Tras el fatal resultado, la desilusión y la incredulidad reinaron este día en el país europeo. “Copa Mundial de pesadilla”, cabeceó el diario sensacionalista Bild en su página de internet y agregó: “Tanto no nos lo merecíamos”.
El verano regresó este miércoles después de una fría y lluviosa pausa, justo a tiempo para que la gente pudiera compartir la transmisión del partido al aire libre.
La actividad se detuvo durante dos horas y el 90 por ciento de los cafés, bares y restaurantes colocaron grandes pantallas para que la gente pudiera disfrutar del partido mientras bebía cerveza. La misma escena se repitió en las ciudades, en las pequeñas localidades del país y en la capital.

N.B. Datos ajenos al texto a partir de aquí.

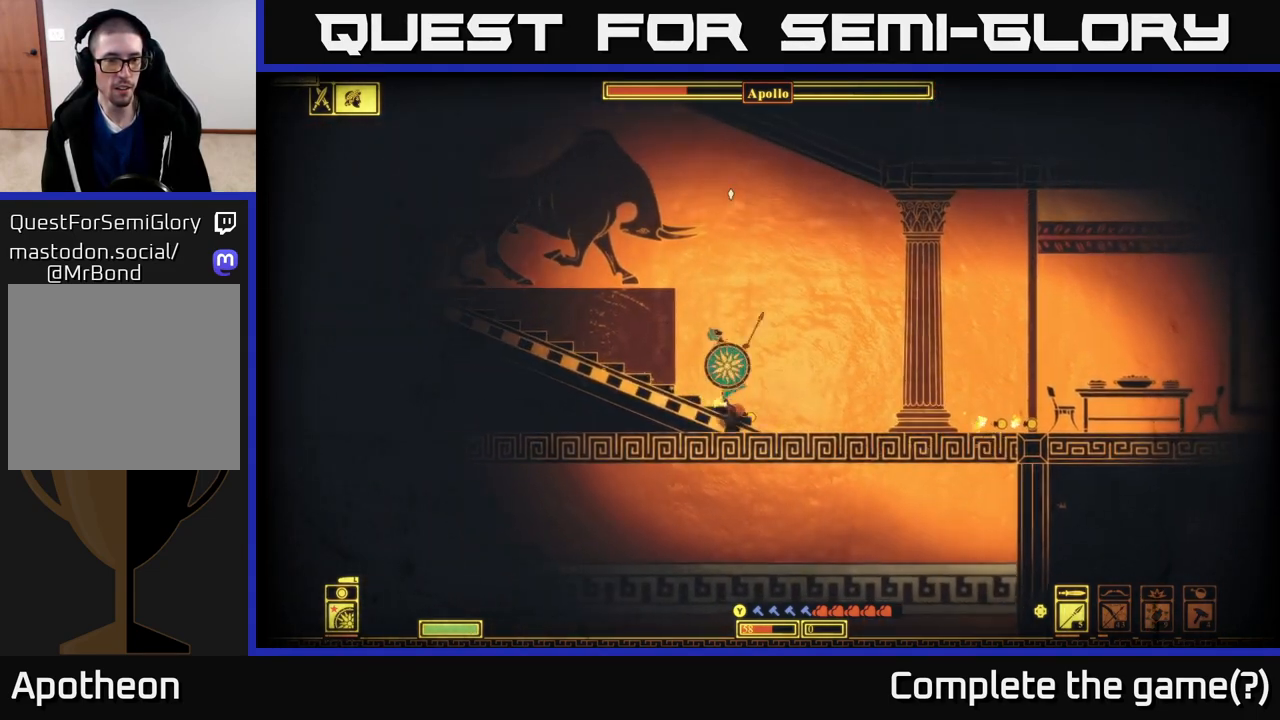
{"buttons": [], "left_stick": "left", "right_stick": "left", "events": [[17, "A", "down"], [167, "A", "up"], [417, "right_stick", "left"]]}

La tensión de los fanáticos alemanes se mostró desde el principio del partido. Cualquir movimiento de los seleccionados teutones en la cancha arrancaba gritos de los aficionados y los goles sudcoreanos en la última etapa del segundo tiempo provocaron gritos de estupor.
El canal de televisión de derecho público, ARD, tituló la noticia en su página web: “Desastre histórico: Alemania es eliminada en la ronda (a los octavos de final)”. “Ni coraje ni velocidad, ni goles” sentenció ARD. “Alemania se permitió un mal paso histórico”.

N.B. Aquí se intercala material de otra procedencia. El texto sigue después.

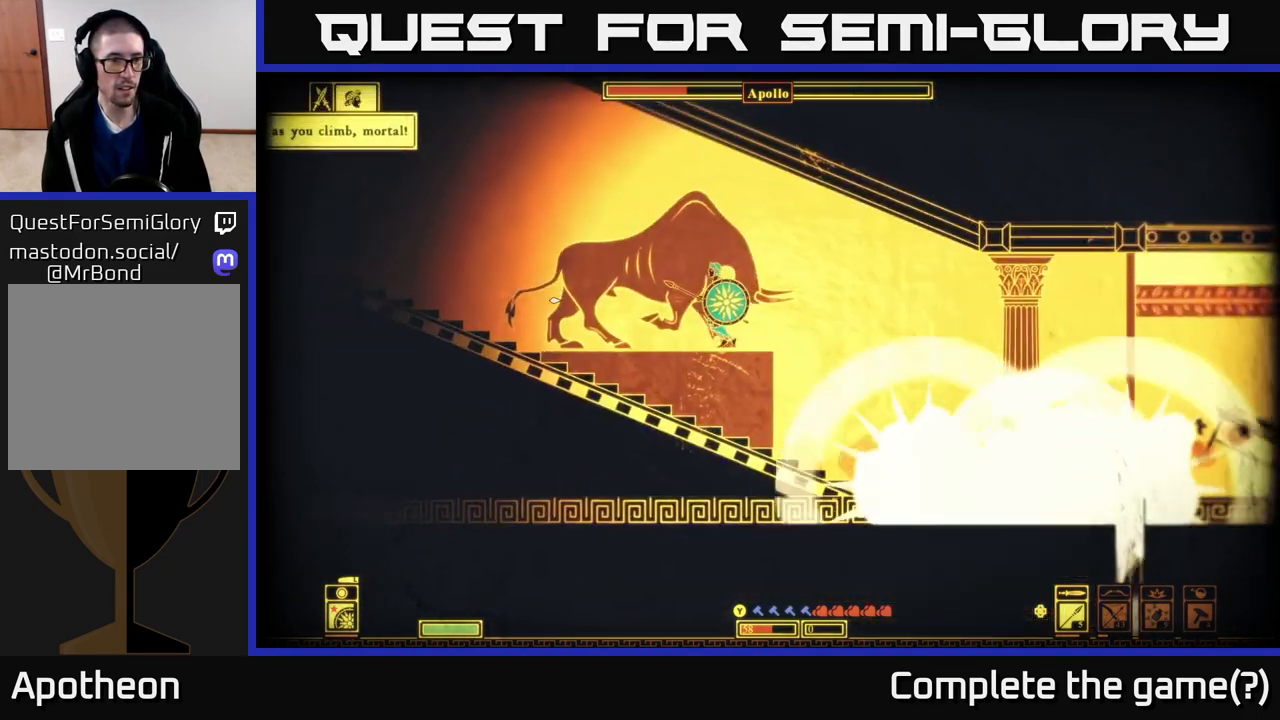
{"buttons": [], "left_stick": "left", "right_stick": "left", "events": []}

Las fotografías y los videos de los seleccionados alemanes después del juego mostraban el impacto del suceso: cabizbajos y desconcertados ante la magnitud de su derrota.
“Alemania eliminada en la ronda previa”, anunciaba en sus transmisiones el canal de televisión noticioso N-TV.
El entrenador de la selección alemana, Joachim Löw, se mostró fuertemente impactado por la derrota en la breve conferencia de prensa que ofreció en Kasán.
Dijo que necesitaba tiempo para reflexionar y dejó abierta la posibilidad de renunciar a su puesto, a pesar de haber firmado antes de la Copa un contrato hasta 2022 con la Federación Alemana de Futbol (DFB).
Después del juego en Kasán, el portero y capitán de la selección, Manuel Neuer, declaró a la prensa que todos están muy desilusionados y tristes por haber dejado pasar esta oportunidad. Reconoció que en el juego no consiguieron mostrar un buen desempeño.
“No convencimos en ninguno de los partidos de lo que se pudo haber dicho: esto es la selección alemana. Esto es amargo y miserable”.